The polynomial #x^4+1# has not real roots so it is not real factorized then in cannot be expanded in real partial fractions.

Explanation:

The polynomial #x^4+1# has not real roots so it is not real factorized then in cannot be expanded in real partial fractions.

Jun 4, 2016

#1/(x^4+1) = (-sqrt(2)x+2)/(x^2-sqrt(2)+1) + (sqrt(2)x+2)/(x^2+sqrt(2)+1)#

Explanation:

#x^4+1# has no linear factors with Real coefficients, since #x^4 + 1 >= 1 > 0# for all Real values of #x#.

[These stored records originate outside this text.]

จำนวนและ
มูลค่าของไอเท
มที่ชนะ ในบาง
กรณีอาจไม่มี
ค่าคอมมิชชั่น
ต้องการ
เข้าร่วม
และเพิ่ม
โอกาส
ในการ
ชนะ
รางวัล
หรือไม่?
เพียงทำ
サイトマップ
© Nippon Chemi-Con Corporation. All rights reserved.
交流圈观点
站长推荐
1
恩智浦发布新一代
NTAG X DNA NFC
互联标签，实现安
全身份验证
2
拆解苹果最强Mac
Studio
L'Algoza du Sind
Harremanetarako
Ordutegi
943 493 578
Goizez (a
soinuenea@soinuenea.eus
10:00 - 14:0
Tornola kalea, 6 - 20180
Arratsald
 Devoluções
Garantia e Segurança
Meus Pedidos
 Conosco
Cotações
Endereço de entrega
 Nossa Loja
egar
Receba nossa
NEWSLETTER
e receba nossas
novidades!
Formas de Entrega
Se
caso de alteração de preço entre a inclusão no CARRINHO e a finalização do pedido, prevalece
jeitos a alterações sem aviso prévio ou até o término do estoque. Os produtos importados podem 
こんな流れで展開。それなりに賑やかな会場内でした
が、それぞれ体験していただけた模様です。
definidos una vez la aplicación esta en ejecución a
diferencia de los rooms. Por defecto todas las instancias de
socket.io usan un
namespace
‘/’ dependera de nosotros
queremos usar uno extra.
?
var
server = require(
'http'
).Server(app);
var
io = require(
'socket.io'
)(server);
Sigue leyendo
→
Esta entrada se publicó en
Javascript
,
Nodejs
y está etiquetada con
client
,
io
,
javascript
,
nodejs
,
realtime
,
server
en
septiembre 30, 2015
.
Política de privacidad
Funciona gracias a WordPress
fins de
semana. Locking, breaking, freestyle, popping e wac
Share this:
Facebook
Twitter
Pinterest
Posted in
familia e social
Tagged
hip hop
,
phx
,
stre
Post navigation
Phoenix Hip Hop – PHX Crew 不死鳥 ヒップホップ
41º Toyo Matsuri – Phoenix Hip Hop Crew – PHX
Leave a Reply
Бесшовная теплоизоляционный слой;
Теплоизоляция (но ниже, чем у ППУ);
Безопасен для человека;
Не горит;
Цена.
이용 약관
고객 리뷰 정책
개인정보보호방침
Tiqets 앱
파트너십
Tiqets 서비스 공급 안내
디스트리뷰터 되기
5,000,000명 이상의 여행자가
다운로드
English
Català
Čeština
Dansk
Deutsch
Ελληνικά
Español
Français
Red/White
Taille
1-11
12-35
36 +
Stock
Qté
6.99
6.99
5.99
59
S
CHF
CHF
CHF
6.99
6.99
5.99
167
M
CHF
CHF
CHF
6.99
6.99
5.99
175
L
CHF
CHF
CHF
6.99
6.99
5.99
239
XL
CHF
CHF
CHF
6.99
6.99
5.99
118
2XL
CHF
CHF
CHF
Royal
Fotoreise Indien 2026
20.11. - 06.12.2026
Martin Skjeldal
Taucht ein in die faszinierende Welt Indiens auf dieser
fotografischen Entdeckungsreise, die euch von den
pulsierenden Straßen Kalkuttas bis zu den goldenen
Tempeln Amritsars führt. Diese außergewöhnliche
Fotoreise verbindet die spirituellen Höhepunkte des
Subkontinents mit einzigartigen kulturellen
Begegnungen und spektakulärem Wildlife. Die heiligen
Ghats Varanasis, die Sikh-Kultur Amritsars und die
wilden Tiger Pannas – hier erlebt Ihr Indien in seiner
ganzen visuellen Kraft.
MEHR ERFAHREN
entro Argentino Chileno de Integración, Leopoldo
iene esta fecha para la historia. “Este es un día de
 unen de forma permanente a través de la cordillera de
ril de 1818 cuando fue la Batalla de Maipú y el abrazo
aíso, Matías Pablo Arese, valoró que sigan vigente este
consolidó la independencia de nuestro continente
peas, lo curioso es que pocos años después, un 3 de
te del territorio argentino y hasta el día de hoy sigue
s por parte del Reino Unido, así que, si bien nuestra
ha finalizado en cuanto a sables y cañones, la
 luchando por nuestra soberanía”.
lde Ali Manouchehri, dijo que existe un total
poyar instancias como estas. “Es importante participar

However, it is possible to factor it into quadratic factors:

#x^4+1 = (x^2-sqrt(2)+1)(x^2+sqrt(2)x+1)#

Hence there is a partial fraction decomposition in the form:

#1/(x^4+1) = (Ax+B)/(x^2-sqrt(2)+1)+(Cx+D)/(x^2+sqrt(2)x+1)#

#=((Ax+B)(x^2+sqrt(2)x+1)+(Cx+D)(x^2-sqrt(2)x+1))/(x^4+1)#

#=((A+C)x^3+(sqrt(2)A+B-sqrt(2)C+D)x^2+(A+sqrt(2)B+C-sqrt(2)D)x+(B+D))/(x^4+1)#

Equating coefficients, we find:

#{ (A+C = 0), (sqrt(2)A+B-sqrt(2)C+D=0),(A+sqrt(2)B+C-sqrt(2)D = 0), (B+D=1) :}#

Subtracting the first of these from the third, then dividing by #sqrt(2)#, we find:

#B-D = 0#

Combining this with the fourth equation, we find #B=D=1/2#

Substituting #B+D=1# in the second equation, we deduce:

#sqrt(2)A-sqrt(2)C+1 = 0#

Combining this with the first equation, we find:

#2sqrt(2)A = -1#

Hence #A=-sqrt(2)/4# and #C=sqrt(2)/4#

Hence we find:

#1/(x^4+1) = (-sqrt(2)x+2)/(x^2-sqrt(2)+1) + (sqrt(2)x+2)/(x^2+sqrt(2)+1)#